((

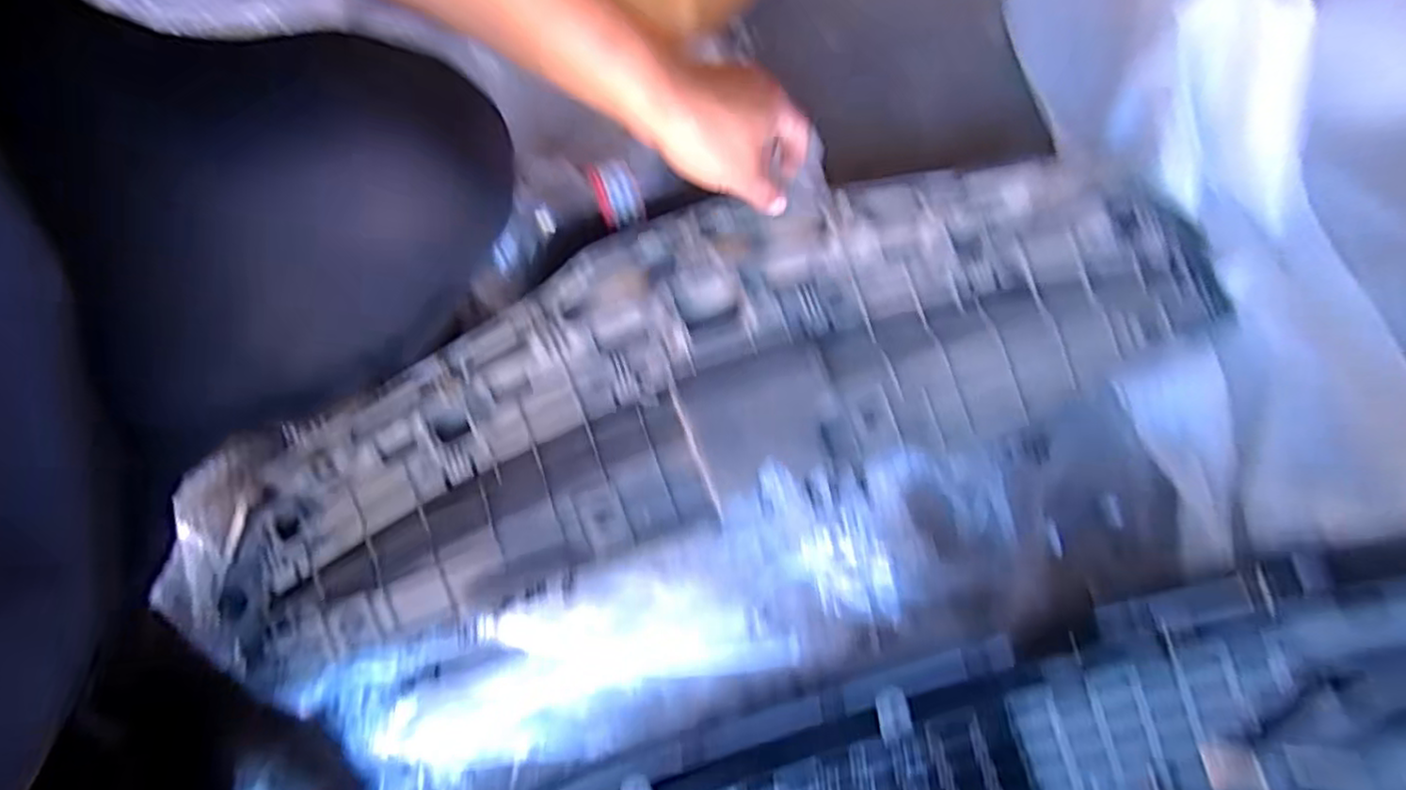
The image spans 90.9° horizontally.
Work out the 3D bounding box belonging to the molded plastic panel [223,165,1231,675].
[{"bbox_3d":[0.024,-0.017,0.624,0.937,0.056,0.254,-18,97,-5],"label":"molded plastic panel"}]

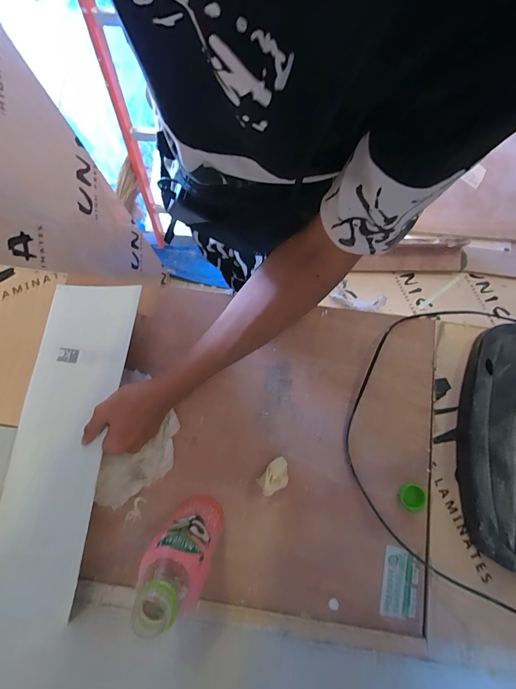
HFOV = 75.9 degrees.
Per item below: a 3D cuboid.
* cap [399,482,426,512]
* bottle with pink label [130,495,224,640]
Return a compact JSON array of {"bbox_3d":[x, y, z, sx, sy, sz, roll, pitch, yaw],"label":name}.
[{"bbox_3d":[0.198,0.195,0.424,0.032,0.008,0.032,0,79,1],"label":"cap"},{"bbox_3d":[-0.077,0.204,0.331,0.058,0.214,0.071,39,82,8],"label":"bottle with pink label"}]

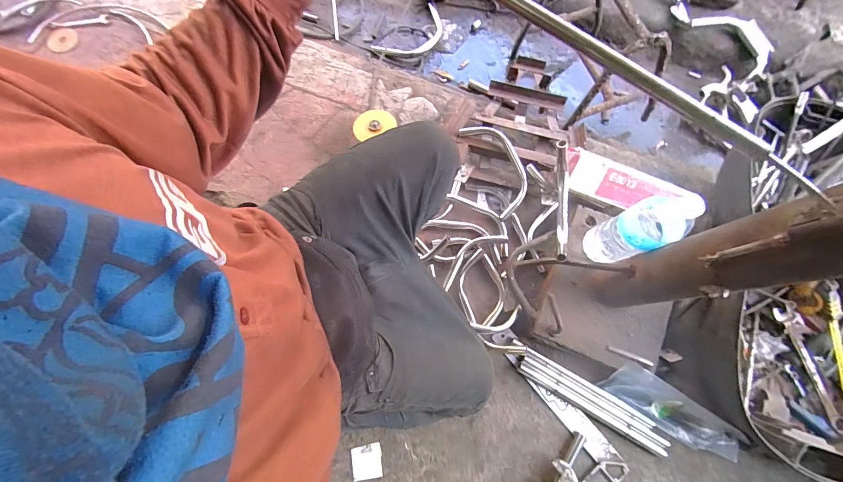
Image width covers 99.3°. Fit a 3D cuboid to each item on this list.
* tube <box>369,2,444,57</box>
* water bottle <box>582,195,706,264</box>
[{"bbox_3d":[-0.029,-0.648,1.130,0.242,0.033,0.121,-37,78,-10],"label":"tube"},{"bbox_3d":[0.373,-0.017,0.633,0.067,0.242,0.082,4,74,0],"label":"water bottle"}]

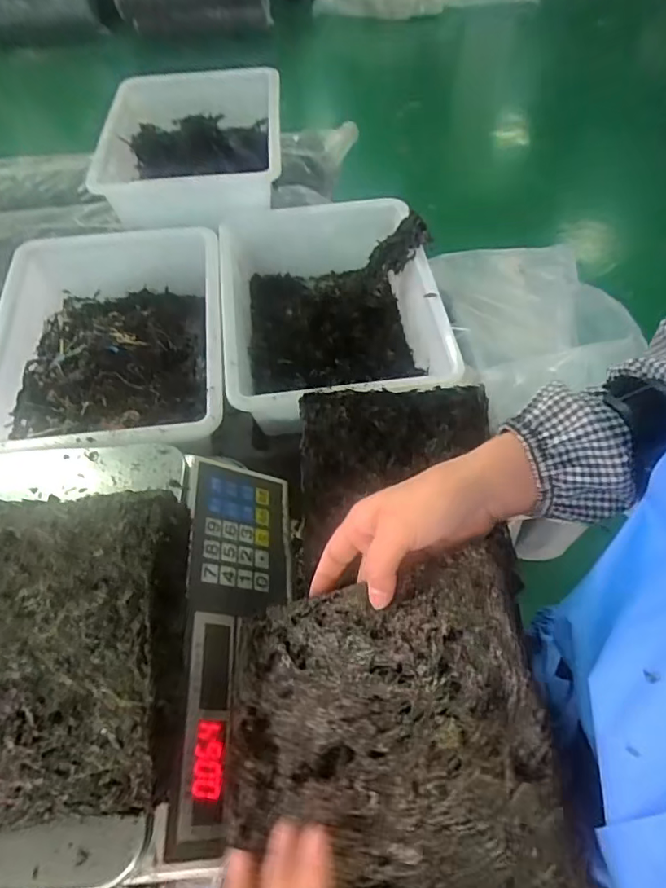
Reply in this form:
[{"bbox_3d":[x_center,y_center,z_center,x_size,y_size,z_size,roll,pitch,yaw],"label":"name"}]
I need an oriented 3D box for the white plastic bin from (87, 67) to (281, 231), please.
[{"bbox_3d":[-0.228,-0.486,0.917,0.282,0.107,0.359,-4,55,-2],"label":"white plastic bin"}]

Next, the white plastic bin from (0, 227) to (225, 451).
[{"bbox_3d":[-0.284,-0.130,0.709,0.287,0.097,0.352,-8,55,-5],"label":"white plastic bin"}]

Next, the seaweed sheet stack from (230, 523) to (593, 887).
[{"bbox_3d":[0.026,0.164,0.285,0.173,0.015,0.200,-18,51,18],"label":"seaweed sheet stack"}]

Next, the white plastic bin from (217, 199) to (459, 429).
[{"bbox_3d":[-0.008,-0.182,0.754,0.278,0.109,0.365,-8,55,-4],"label":"white plastic bin"}]

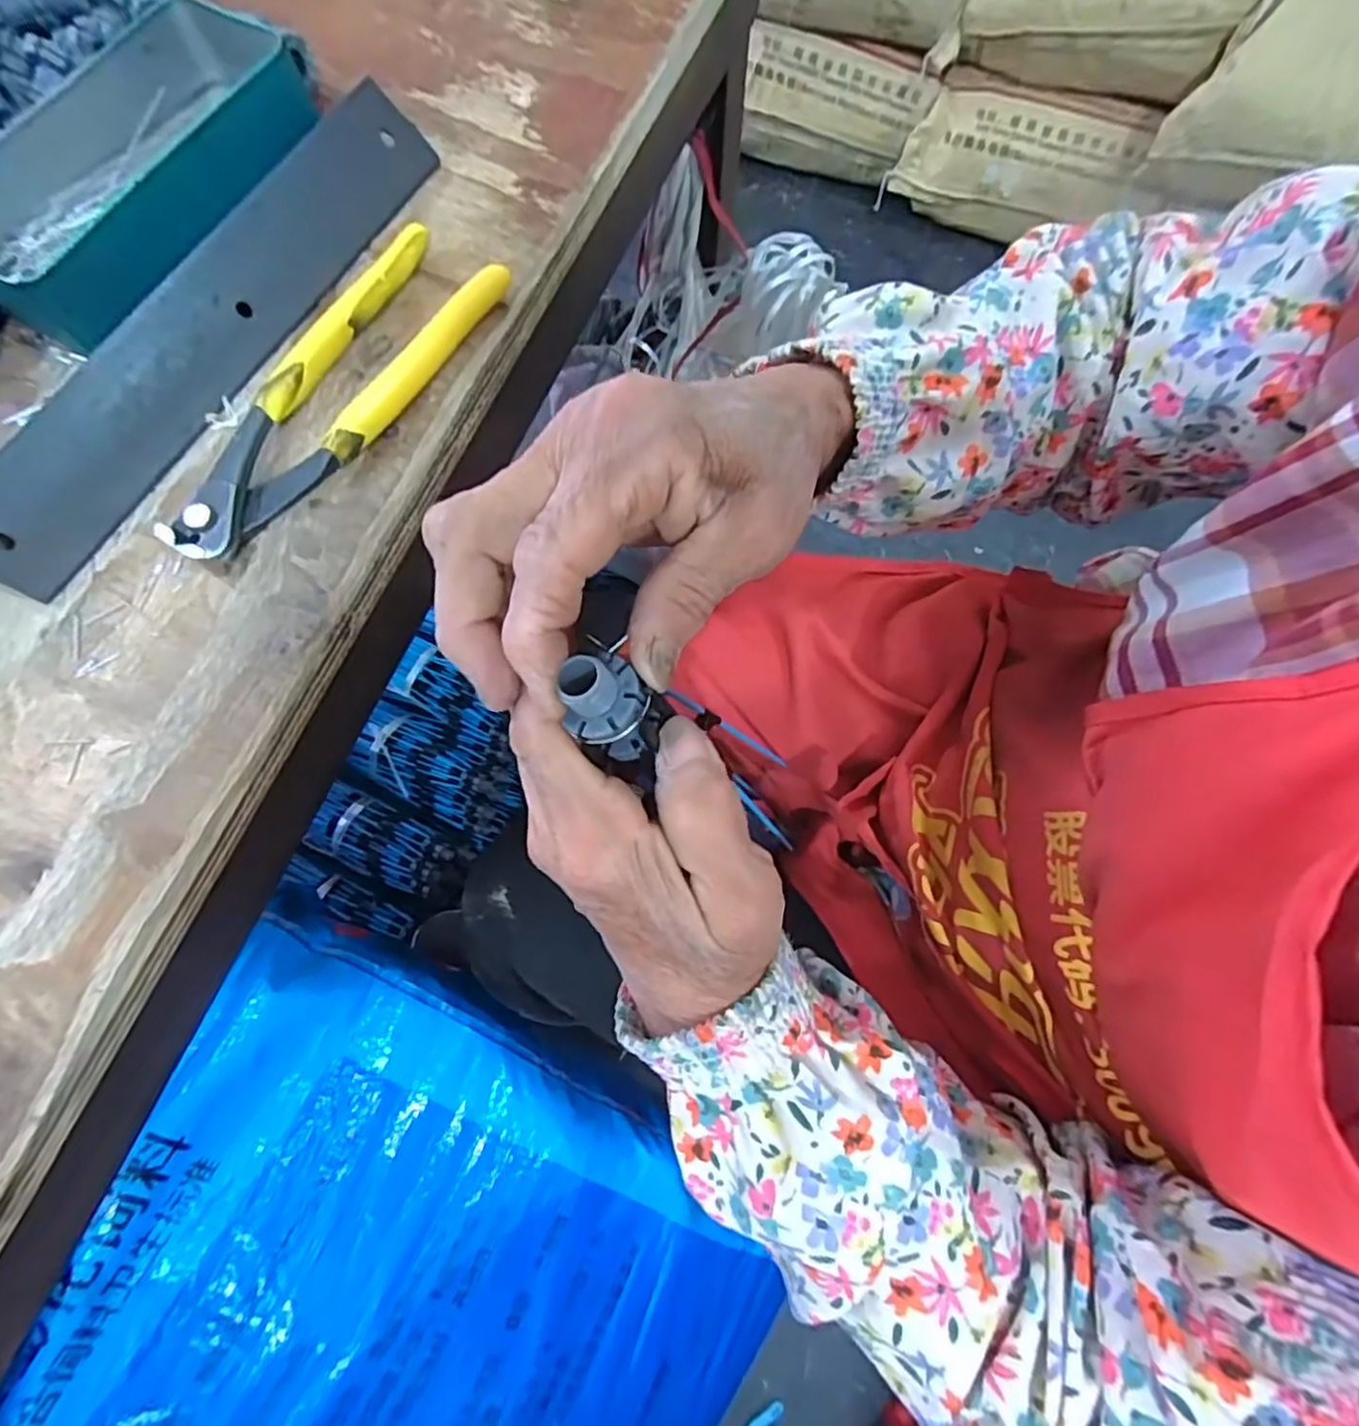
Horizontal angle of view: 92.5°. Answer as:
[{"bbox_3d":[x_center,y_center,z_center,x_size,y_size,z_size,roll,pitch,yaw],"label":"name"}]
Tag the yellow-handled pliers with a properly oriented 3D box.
[{"bbox_3d":[-0.135,-0.124,0.255,0.047,0.017,0.161,32,77,8],"label":"yellow-handled pliers"}]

))

→ **Assignment**: All that the answer may contain is the exact text of the lines from the one with "I need an oriented" through the last line of the material, pictures excluded.

→ **Exercise result**:
I need an oriented 3D box for the white plastic bin from (87, 67) to (281, 231), please.
[{"bbox_3d":[-0.228,-0.486,0.917,0.282,0.107,0.359,-4,55,-2],"label":"white plastic bin"}]

Next, the white plastic bin from (0, 227) to (225, 451).
[{"bbox_3d":[-0.284,-0.130,0.709,0.287,0.097,0.352,-8,55,-5],"label":"white plastic bin"}]

Next, the seaweed sheet stack from (230, 523) to (593, 887).
[{"bbox_3d":[0.026,0.164,0.285,0.173,0.015,0.200,-18,51,18],"label":"seaweed sheet stack"}]

Next, the white plastic bin from (217, 199) to (459, 429).
[{"bbox_3d":[-0.008,-0.182,0.754,0.278,0.109,0.365,-8,55,-4],"label":"white plastic bin"}]

Horizontal angle of view: 92.5°. Answer as:
[{"bbox_3d":[x_center,y_center,z_center,x_size,y_size,z_size,roll,pitch,yaw],"label":"name"}]
Tag the yellow-handled pliers with a properly oriented 3D box.
[{"bbox_3d":[-0.135,-0.124,0.255,0.047,0.017,0.161,32,77,8],"label":"yellow-handled pliers"}]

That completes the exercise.